The plan to limit initial operations to airwaves furthest from GPS uses would pose no risk to more than 99 percent of GPS users, and LightSquared is offering to underwrite “a workable solution for the small number” of GPS devices “that may be at risk,” the company said in its filing.
GPS users said it wasn’t clear that interference would be resolved for 99 percent of devices.
“We don’t think that’s anywhere near accurate,” Jim Kirkland, general counsel of Trimble Navigation Ltd. (TRMB), said during a conference call today.
In one test of the airwaves LightSquared now proposes for its initial use, six of 49 mobile telephones for consumers failed, he said. “Even the data on that lower band shows significant interference,” Kirkland said.
‘Massive Interference’
Studies submitted with today’s report to the FCC show “consistent and overwhelming evidence that LightSquared’s proposed operations would cause massive interference to every type of GPS device,” Kirkland said in the coalition’s statement. “There is no current, existing technology that solves this interference.”

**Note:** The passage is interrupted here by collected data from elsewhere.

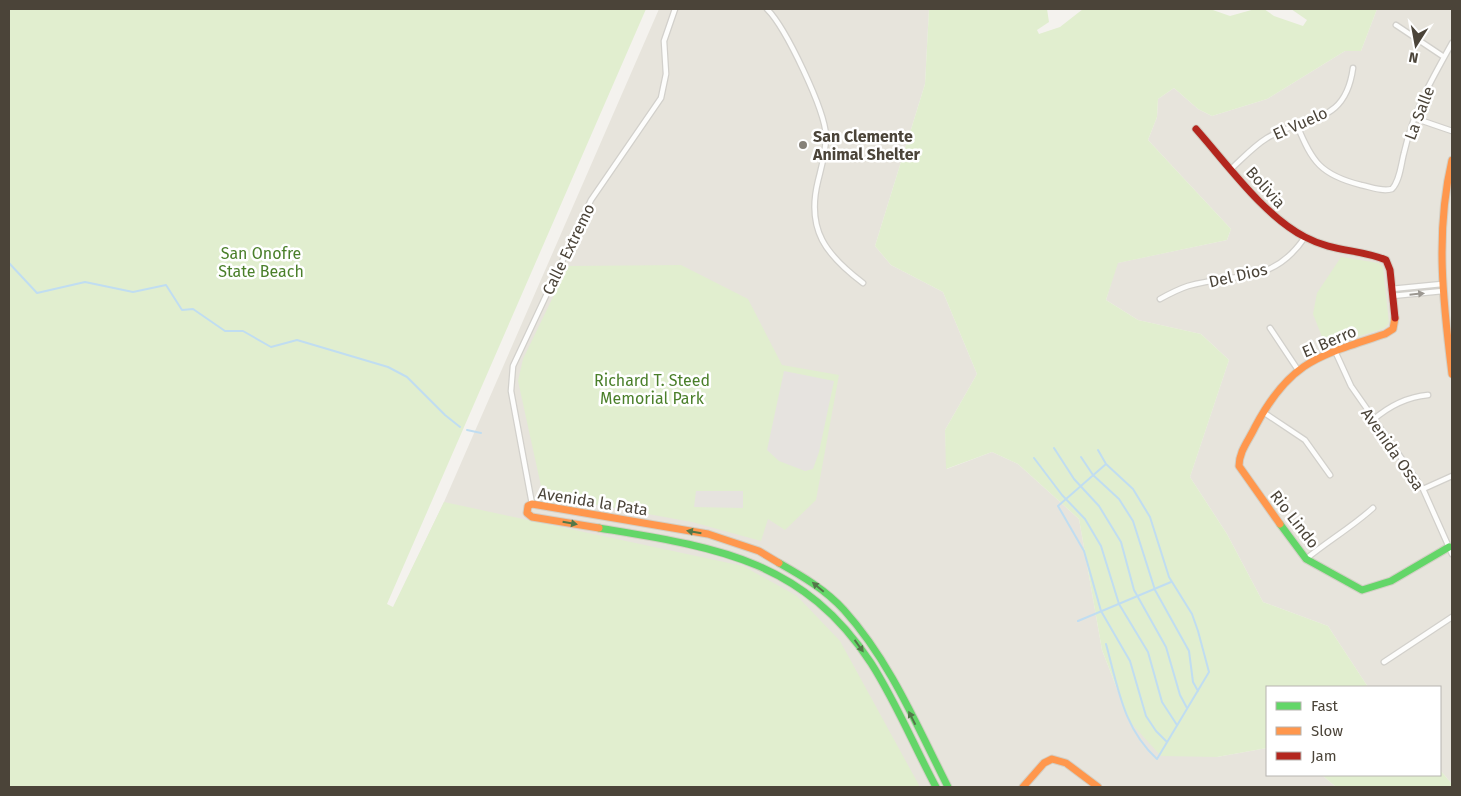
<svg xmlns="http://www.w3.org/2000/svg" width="1461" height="796" font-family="'Fira Sans',sans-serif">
  <rect width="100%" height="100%" fill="#f4f2ee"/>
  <path fill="#e7e4dc" d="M659 9H929L925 84 875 246 891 265 943 292 977 374 945 430 947 469 992 452 1018 464 1079 519 1102 650 1130 722 1217 757 1267 748V775H1322L1336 787H320L363 671 444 502Z
    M1377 9H1452V784L1440 770V687H1368L1328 626 1263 602 1227 534 1190 477 1229 360 1201 334 1138 320 1106 300 1117 263 1227 240 1231 229 1148 140 1157 117 1158 99 1174 88 1198 109 1212 116 1267 99 1345 51H1361Z"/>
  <path fill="#e1eecf" d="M9 9H646L387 604 393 607 444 502 743 566 797 596 840 641 920 787H9Z
    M929 9H1047L1049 22 1037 30 1039 34 1060 27 1083 9H1210L1230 16 1255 9H1264L1274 16 1303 26 1307 20 1291 9H1377L1361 51H1345L1267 99 1212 116 1198 109 1174 88 1158 99 1157 117 1148 140 1231 229 1227 240 1118 263 1106 300 1138 320 1201 334 1229 360 1190 477 1227 534 1263 602 1328 626 1368 687H1267V748L1217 757 1161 756 1130 722 1102 650 1079 519 1018 464 992 452 946 469 945 430 977 374 943 292 891 265 875 246 925 84Z
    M1341 257 1379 263 1383 267 1389 323 1385 328 1326 347 1313 314 1317 293Z
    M681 265 748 299 782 365 839 375 816 500 785 530 768 519 761 541 692 522 543 495 518 381 523 359 568 266Z
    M1440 770 1452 784V787H1336L1322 775H1440Z"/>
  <path fill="#e6e3df" d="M784 371 834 381 819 452 813 469 805 471 779 461 767 450Z
    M696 491H743V508L694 507Z"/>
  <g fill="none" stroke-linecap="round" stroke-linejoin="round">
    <path stroke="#c0ddf1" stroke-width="2" d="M9 263 37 293 85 282 133 292 166 285 182 310 193 309 225 331H243L271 347 297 340 388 367 407 377 445 415 460 427
      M467 430 481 433
      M1054 448 1074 479 1099 506 1121 542 1134 590 1166 647 1180 695 1187 708
      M1098 450 1106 464 1058 506 1084 551 1101 611 1130 661 1146 716 1156 731 1167 742
      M1081 457 1093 475 1119 499 1133 521 1155 590 1189 651 1193 682 1198 691
      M1034 458 1062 495 1085 519 1101 546 1119 604 1148 652 1162 702 1177 725
      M1078 621 1171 582
      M1106 644C1118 687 1123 728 1157 759L1209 672 1198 631 1192 614 1169 577 1150 517 1133 489 1106 464"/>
    <g stroke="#d2d0cb" stroke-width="7">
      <path id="street" d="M767 9C786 28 825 110 826 136 826 152 822 165 818 181 806 230 826 255 863 283
        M1396 25 1444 57
        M1414 118 1452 131
        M1297 125C1312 162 1321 175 1361 185 1371 187 1382 192 1392 189 1400 181 1401 164 1404 153 1414 109 1431 81 1452 43
        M1232 168C1243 158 1254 146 1267 138 1307 114 1345 126 1353 68
        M1391 289 1442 284
        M1392 296 1443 291
        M1160 299C1169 294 1179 289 1188 286 1237 272 1273 285 1305 237
        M1270 328 1298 370
        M1335 351 1351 386 1423 489 1452 554
        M1263 412 1305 440 1330 475
        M1373 420C1389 406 1407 397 1428 395
        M1423 489 1452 476
        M532 504 511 391 513 366 591 200 661 98 666 74 664 41 675 9
        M1306 559C1328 541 1352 527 1373 508
        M1384 662 1452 617"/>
    </g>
    <g stroke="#d3cfc5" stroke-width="9">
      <path id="fast" d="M1280 524 1306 559 1362 590 1391 581 1449 547
        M599 528C713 547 802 558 871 663 896 702 914 746 936 787
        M779 563C802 576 826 590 844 610 890 661 917 726 948 787"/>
    </g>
    <g stroke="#d3cfc5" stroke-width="9">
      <path id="slow" d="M1452 160C1435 232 1443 302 1452 374
        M1280 524 1239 466C1239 451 1249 440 1255 427 1290 361 1318 356 1385 334L1393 329 1395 318
        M599 528 532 517 527 513 528 506 532 504 708 534 759 551 779 563
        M1023 787 1044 763 1052 759 1066 763 1098 787"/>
    </g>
    <g stroke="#d3cfc5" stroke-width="9">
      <path id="jam" d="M1196 129C1227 164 1264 216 1305 237 1333 252 1360 249 1386 260L1390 270 1395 318"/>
    </g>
    <use href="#street" stroke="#fdfdfc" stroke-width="4.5"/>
    <use href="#fast" stroke="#63d668" stroke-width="7"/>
    <use href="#slow" stroke="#ff974d" stroke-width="7"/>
    <use href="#jam" stroke="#b3261e" stroke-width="7"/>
  </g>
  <defs><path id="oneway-solid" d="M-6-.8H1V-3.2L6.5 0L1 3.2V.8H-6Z" transform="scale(1.25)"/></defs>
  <use fill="#9b9791" href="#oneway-solid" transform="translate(1417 294) rotate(-6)"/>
  <g fill="#537749">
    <use href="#oneway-solid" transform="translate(570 523) rotate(10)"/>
    <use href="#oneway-solid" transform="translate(694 532) rotate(-170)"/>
    <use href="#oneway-solid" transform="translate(818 587) rotate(-140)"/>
    <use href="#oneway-solid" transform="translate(859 646) rotate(54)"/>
    <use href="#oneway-solid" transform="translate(912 718) rotate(-117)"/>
  </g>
  <circle fill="#868178" stroke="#fff" stroke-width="2" cx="803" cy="145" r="5"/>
  <g text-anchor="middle" stroke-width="5" stroke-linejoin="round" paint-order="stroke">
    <g font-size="16" fill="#4b4439" stroke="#fff">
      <text transform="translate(1419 113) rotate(-69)" y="6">La Salle</text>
      <text transform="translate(1300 123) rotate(-24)" y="6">El Vuelo</text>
      <text transform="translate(1266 187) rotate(48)" y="6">Bolivia</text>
      <text transform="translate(568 249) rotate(-64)" y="6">Calle Extremo</text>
      <text transform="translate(1238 275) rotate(-13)" y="6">Del Dios</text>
      <text transform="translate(1329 341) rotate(-23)" y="6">El Berro</text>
      <text transform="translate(1393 449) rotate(55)" y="6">Avenida Ossa</text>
      <text transform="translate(593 501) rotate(9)" y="6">Avenida la Pata</text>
      <text transform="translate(1295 519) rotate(52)" y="6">Rio Lindo</text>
    </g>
    <g font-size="16" font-weight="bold" fill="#4b4439" stroke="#fff" text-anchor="start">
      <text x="813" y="142">San Clemente<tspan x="813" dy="18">Animal Shelter</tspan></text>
    </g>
    <g font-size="16" fill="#4a7f2a" stroke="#fff">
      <text x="261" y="259">San Onofre<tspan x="261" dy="18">State Beach</tspan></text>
      <text x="652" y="386">Richard T. Steed<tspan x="652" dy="18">Memorial Park</tspan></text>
    </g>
  </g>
  <rect width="1461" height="796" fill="none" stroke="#4b4439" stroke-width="20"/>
  <rect x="1266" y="686" width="175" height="90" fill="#ffffff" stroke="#b7b4b0"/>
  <rect x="1276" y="702" width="25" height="8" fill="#63d668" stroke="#b7b4b0"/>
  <text x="1311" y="711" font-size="15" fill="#4b4439">Fast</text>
  <rect x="1276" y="727" width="25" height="8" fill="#ff974d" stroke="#b7b4b0"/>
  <text x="1311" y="736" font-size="15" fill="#4b4439">Slow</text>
  <rect x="1276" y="752" width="25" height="8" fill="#b3261e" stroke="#b7b4b0"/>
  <text x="1311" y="761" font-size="15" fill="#4b4439">Jam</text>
  <g transform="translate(1416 45) rotate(191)" stroke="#ffffff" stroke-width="4" paint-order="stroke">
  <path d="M0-4L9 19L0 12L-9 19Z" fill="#4b4439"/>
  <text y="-8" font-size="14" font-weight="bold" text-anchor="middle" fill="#4b4439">N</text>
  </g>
</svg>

The coalition, formed to oppose LightSquared’s plans, lists members including package shippers FedEx Corp. (FDX) and United Parcel Service Inc. (UPS), GPS-unit makers Trimble and Garmin Ltd. (GRMN) and the Air Transport Association with members Delta Air Lines Inc. (DAL) and AMR Corp. (AMR)’s American Airlines.
LightSquared intends “ultimately to deploy a network using a full complement of terrestrial frequencies,” the company said in its filing.
“This issue will be resolved by good data, smart engineers and good-faith problem-solving dialog,” Ahuja said.
LightSquared first made its reduced-airwaves offer on June 20. Lawmakers and witnesses at a congressional hearing last week said more tests are needed. Deere, the world’s largest maker of farm equipment, had said previously that LightSquared will interfere with agricultural gear even if it follows its plan to lessen interference.
OnStar Interference
A U.S. advisory panel that examined LightSquared’s initial plan concluded the service would degrade GPS navigation devices as far away as outer space and recommended that the FCC revoke the tentative approval it granted to the company in January.
Tests found that LightSquared disrupts General Motors Co. (GM)’s OnStar navigation service and equipment used by the Defense Department and the aviation industry, according to a study released June 9.
LightSquared’s original plan “is not compatible” with GPS operation, Roy Kienitz, undersecretary for policy at the U.S. Transportation Department, said at a congressional hearing June 23.
“That doesn’t mean the story is over,” Kienitz said. LightSquared’s alternative “has promise” and “any plan needs to be thoroughly tested before it goes forward,” he said.
The report LightSquared delivered today was due by July 1.